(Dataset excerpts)
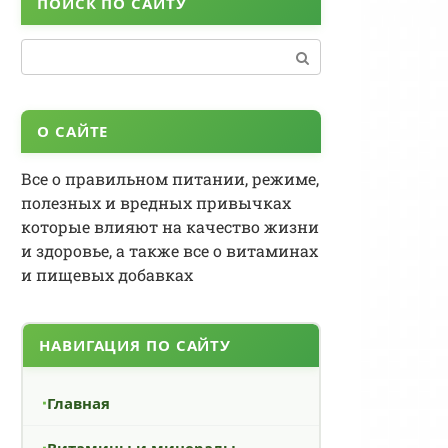
ПОИСК ПО САЙТУ
Поиск:
О САЙТЕ
Все о правильном питании, режиме,
полезных и вредных привычках
которые влияют на качество жизни
и здоровье, а также все о витаминах
и пищевых добавках
НАВИГАЦИЯ ПО САЙТУ
Главная
Витамины и минералы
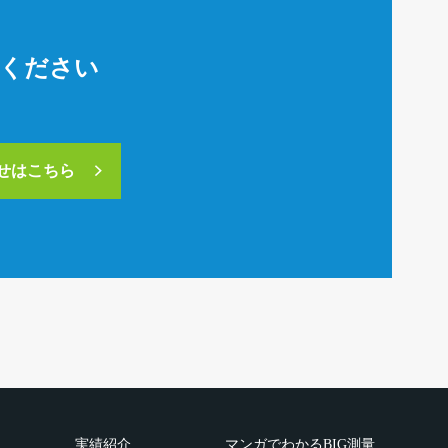
絡ください
合せはこちら
実績紹介
マンガでわかるBIG測量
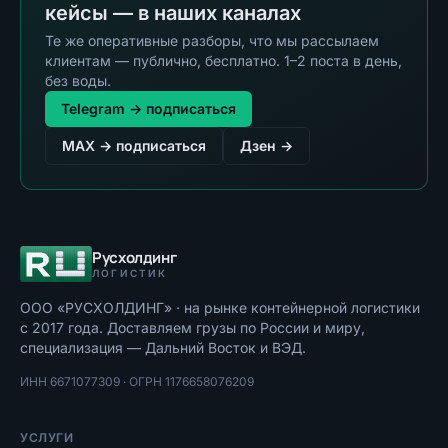
кейсы — в наших каналах
Те же оперативные разборы, что мы рассылаем
клиентам — публично, бесплатно. 1–2 поста в день,
без воды.
Telegram → подписаться
MAX → подписаться
Дзен →
Русхолдинг
ЛОГИСТИК
ООО «РУСХОЛДИНГ»
· на рынке контейнерной логистики
с
2017
года. Доставляем грузы по России и миру,
специализация — Дальний Восток и ВЭД.
ИНН
6671077309
· ОГРН
1176658076209
УСЛУГИ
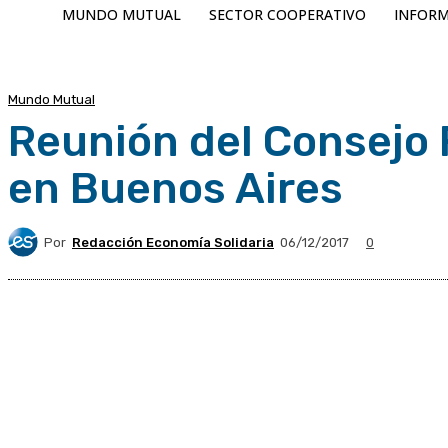
MUNDO MUTUAL
SECTOR COOPERATIVO
INFORM
Mundo Mutual
Reunión del Consejo 
en Buenos Aires
Por
Redacción Economía Solidaria
06/12/2017
0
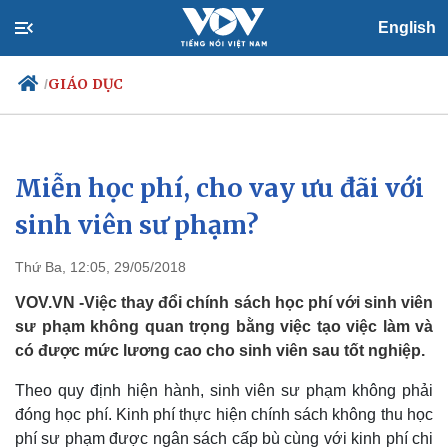
English
GIÁO DỤC
/
Miễn học phí, cho vay ưu đãi với
Chính trị
Xã hội
Đảng
Tin 24h
sinh viên sư phạm?
Tổ chức nhân sự
Dự báo thời tiết
Quốc hội
Giáo dục
Thứ Ba, 12:05, 29/05/2018
Nhận diện sự thật
Dấu ấn VOV
Việc làm
VOV.VN -Việc thay đổi chính sách học phí với sinh viên
Biển đảo
sư phạm không quan trọng bằng việc tạo việc làm và
có được mức lương cao cho sinh viên sau tốt nghiệp.
Theo quy định hiện hành, sinh viên sư phạm không phải
đóng học phí. Kinh phí thực hiện chính sách không thu học
phí sư phạm được ngân sách cấp bù cùng với kinh phí chi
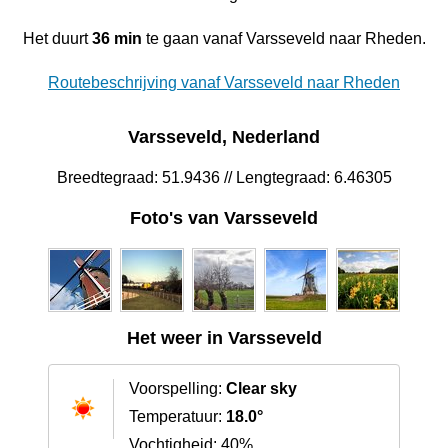
Het duurt
36 min
te gaan vanaf Varsseveld naar Rheden.
Routebeschrijving vanaf Varsseveld naar Rheden
Varsseveld, Nederland
Breedtegraad: 51.9436 // Lengtegraad: 6.46305
Foto's van Varsseveld
Het weer in Varsseveld
Voorspelling:
Clear sky
Temperatuur:
18.0°
Vochtigheid: 40%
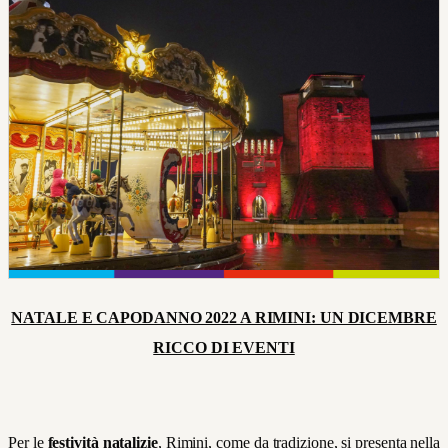
NATALE E CAPODANNO 2022 A RIMINI: UN DICEMBRE
RICCO DI EVENTI
Per le
festività natalizie
, Rimini, come da tradizione, si presenta nella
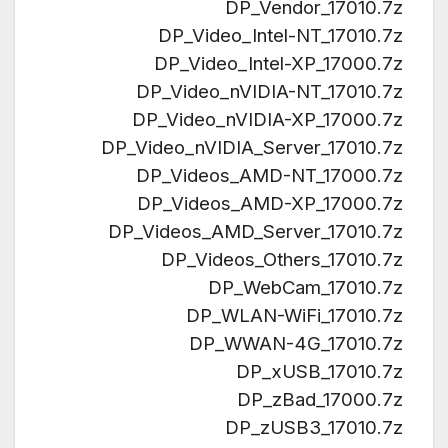
DP_Vendor_17010.7z
DP_Video_Intel-NT_17010.7z
DP_Video_Intel-XP_17000.7z
DP_Video_nVIDIA-NT_17010.7z
DP_Video_nVIDIA-XP_17000.7z
DP_Video_nVIDIA_Server_17010.7z
DP_Videos_AMD-NT_17000.7z
DP_Videos_AMD-XP_17000.7z
DP_Videos_AMD_Server_17010.7z
DP_Videos_Others_17010.7z
DP_WebCam_17010.7z
DP_WLAN-WiFi_17010.7z
DP_WWAN-4G_17010.7z
DP_xUSB_17010.7z
DP_zBad_17000.7z
DP_zUSB3_17010.7z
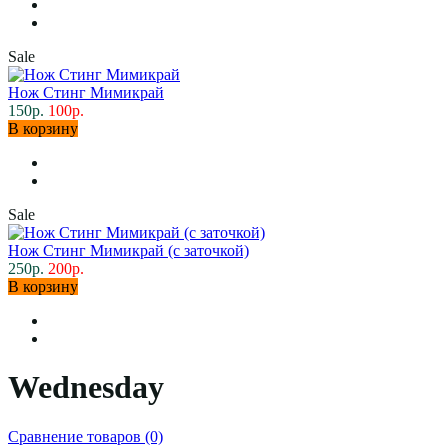
Sale
Нож Стинг Мимикрай
150р.
100р.
В корзину
Sale
Нож Стинг Мимикрай (с заточкой)
250р.
200р.
В корзину
Wednesday
Сравнение товаров (0)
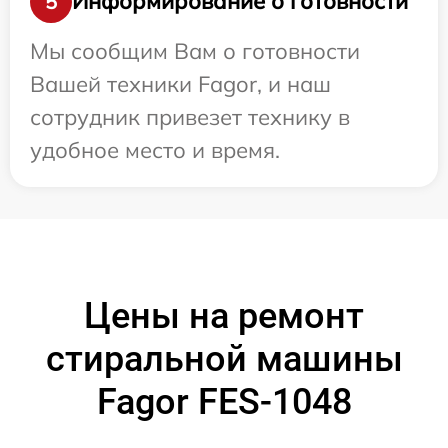
Информирование о готовности
5
Мы сообщим Вам о готовности
Вашей техники Fagor, и наш
сотрудник привезет технику в
удобное место и время.
Цены на ремонт
стиральной машины
Fagor FES-1048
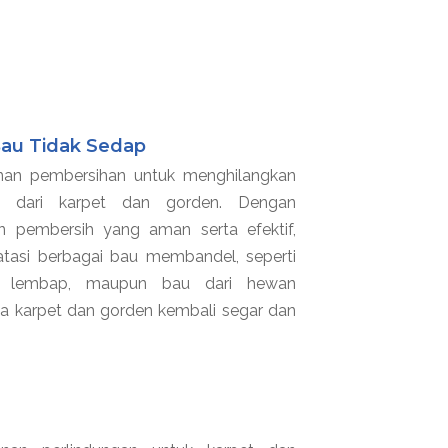
au Tidak Sedap
nan pembersihan untuk menghilangkan
p dari karpet dan gorden. Dengan
 pembersih yang aman serta efektif,
tasi berbagai bau membandel, seperti
, lembap, maupun bau dari hewan
ga karpet dan gorden kembali segar dan
.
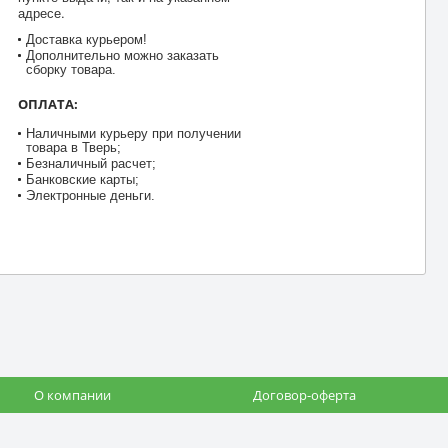
адресе.
Доставка курьером!
Дополнительно можно заказать
сборку товара.
ОПЛАТА:
Наличными курьеру при получении
товара в Тверь;
Безналичный расчет;
Банковские карты;
Электронные деньги.
О компании
Договор-оферта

WHAT YOU HAVE TO DO:
Each line above should be written out again unchanged; no images are to be carried over.

EXERCISE OUTPUT:
ПОИСК ПО САЙТУ
Поиск:
О САЙТЕ
Все о правильном питании, режиме,
полезных и вредных привычках
которые влияют на качество жизни
и здоровье, а также все о витаминах
и пищевых добавках
НАВИГАЦИЯ ПО САЙТУ
Главная
Витамины и минералы
絡ください
合せはこちら
実績紹介
マンガでわかるBIG測量
кейсы — в наших каналах
Те же оперативные разборы, что мы рассылаем
клиентам — публично, бесплатно. 1–2 поста в день,
без воды.
Telegram → подписаться
MAX → подписаться
Дзен →
Русхолдинг
ЛОГИСТИК
ООО «РУСХОЛДИНГ»
· на рынке контейнерной логистики
с
2017
года. Доставляем грузы по России и миру,
специализация — Дальний Восток и ВЭД.
ИНН
6671077309
· ОГРН
1176658076209
УСЛУГИ
MUNDO MUTUAL
SECTOR COOPERATIVO
INFORM
Mundo Mutual
Reunión del Consejo 
en Buenos Aires
Por
Redacción Economía Solidaria
06/12/2017
0
English
GIÁO DỤC
/
Miễn học phí, cho vay ưu đãi với
Chính trị
Xã hội
Đảng
Tin 24h
sinh viên sư phạm?
Tổ chức nhân sự
Dự báo thời tiết
Quốc hội
Giáo dục
Thứ Ba, 12:05, 29/05/2018
Nhận diện sự thật
Dấu ấn VOV
Việc làm
VOV.VN -Việc thay đổi chính sách học phí với sinh viên
Biển đảo
sư phạm không quan trọng bằng việc tạo việc làm và
có được mức lương cao cho sinh viên sau tốt nghiệp.
Theo quy định hiện hành, sinh viên sư phạm không phải
đóng học phí. Kinh phí thực hiện chính sách không thu học
phí sư phạm được ngân sách cấp bù cùng với kinh phí chi
Het duurt
36 min
te gaan vanaf Varsseveld naar Rheden.
Routebeschrijving vanaf Varsseveld naar Rheden
Varsseveld, Nederland
Breedtegraad: 51.9436 // Lengtegraad: 6.46305
Foto's van Varsseveld
Het weer in Varsseveld
Voorspelling:
Clear sky
Temperatuur:
18.0°
Vochtigheid: 40%
NATALE E CAPODANNO 2022 A RIMINI: UN DICEMBRE
RICCO DI EVENTI
Per le
festività natalizie
, Rimini, come da tradizione, si presenta nella
DP_Vendor_17010.7z
DP_Video_Intel-NT_17010.7z
DP_Video_Intel-XP_17000.7z
DP_Video_nVIDIA-NT_17010.7z
DP_Video_nVIDIA-XP_17000.7z
DP_Video_nVIDIA_Server_17010.7z
DP_Videos_AMD-NT_17000.7z
DP_Videos_AMD-XP_17000.7z
DP_Videos_AMD_Server_17010.7z
DP_Videos_Others_17010.7z
DP_WebCam_17010.7z
DP_WLAN-WiFi_17010.7z
DP_WWAN-4G_17010.7z
DP_xUSB_17010.7z
DP_zBad_17000.7z
DP_zUSB3_17010.7z
Sale
Нож Стинг Мимикрай
150р.
100р.
В корзину
Sale
Нож Стинг Мимикрай (с заточкой)
250р.
200р.
В корзину
Wednesday
Сравнение товаров (0)
Информирование о готовности
5
Мы сообщим Вам о готовности
Вашей техники Fagor, и наш
сотрудник привезет технику в
удобное место и время.
Цены на ремонт
стиральной машины
Fagor FES-1048
au Tidak Sedap
nan pembersihan untuk menghilangkan
p dari karpet dan gorden. Dengan
 pembersih yang aman serta efektif,
tasi berbagai bau membandel, seperti
, lembap, maupun bau dari hewan
ga karpet dan gorden kembali segar dan
.
адресе.
Доставка курьером!
Дополнительно можно заказать
сборку товара.
ОПЛАТА:
Наличными курьеру при получении
товара в Тверь;
Безналичный расчет;
Банковские карты;
Электронные деньги.
О компании
Договор-оферта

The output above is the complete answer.